● Given records
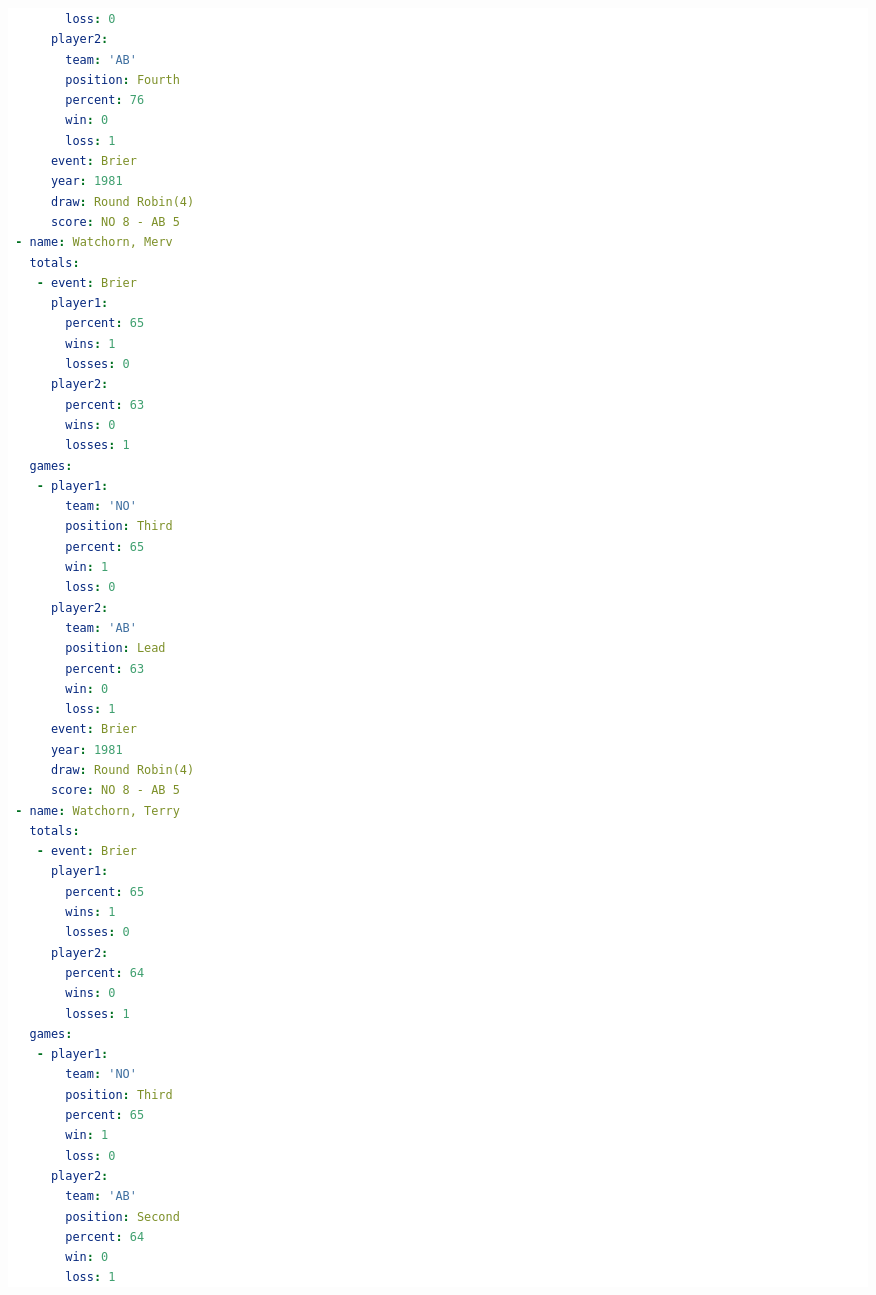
 ```yaml
        loss: 0
      player2:
        team: 'AB'
        position: Fourth
        percent: 76
        win: 0
        loss: 1
      event: Brier
      year: 1981
      draw: Round Robin(4)
      score: NO 8 - AB 5
 - name: Watchorn, Merv
   totals:
    - event: Brier
      player1:
        percent: 65
        wins: 1
        losses: 0
      player2:
        percent: 63
        wins: 0
        losses: 1
   games:
    - player1:
        team: 'NO'
        position: Third
        percent: 65
        win: 1
        loss: 0
      player2:
        team: 'AB'
        position: Lead
        percent: 63
        win: 0
        loss: 1
      event: Brier
      year: 1981
      draw: Round Robin(4)
      score: NO 8 - AB 5
 - name: Watchorn, Terry
   totals:
    - event: Brier
      player1:
        percent: 65
        wins: 1
        losses: 0
      player2:
        percent: 64
        wins: 0
        losses: 1
   games:
    - player1:
        team: 'NO'
        position: Third
        percent: 65
        win: 1
        loss: 0
      player2:
        team: 'AB'
        position: Second
        percent: 64
        win: 0
        loss: 1
```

● Exercise prompt
Give the listing above again in its entirety, exactly as written and free of images.

● Output for this exercise
 ```yaml
        loss: 0
      player2:
        team: 'AB'
        position: Fourth
        percent: 76
        win: 0
        loss: 1
      event: Brier
      year: 1981
      draw: Round Robin(4)
      score: NO 8 - AB 5
 - name: Watchorn, Merv
   totals:
    - event: Brier
      player1:
        percent: 65
        wins: 1
        losses: 0
      player2:
        percent: 63
        wins: 0
        losses: 1
   games:
    - player1:
        team: 'NO'
        position: Third
        percent: 65
        win: 1
        loss: 0
      player2:
        team: 'AB'
        position: Lead
        percent: 63
        win: 0
        loss: 1
      event: Brier
      year: 1981
      draw: Round Robin(4)
      score: NO 8 - AB 5
 - name: Watchorn, Terry
   totals:
    - event: Brier
      player1:
        percent: 65
        wins: 1
        losses: 0
      player2:
        percent: 64
        wins: 0
        losses: 1
   games:
    - player1:
        team: 'NO'
        position: Third
        percent: 65
        win: 1
        loss: 0
      player2:
        team: 'AB'
        position: Second
        percent: 64
        win: 0
        loss: 1
```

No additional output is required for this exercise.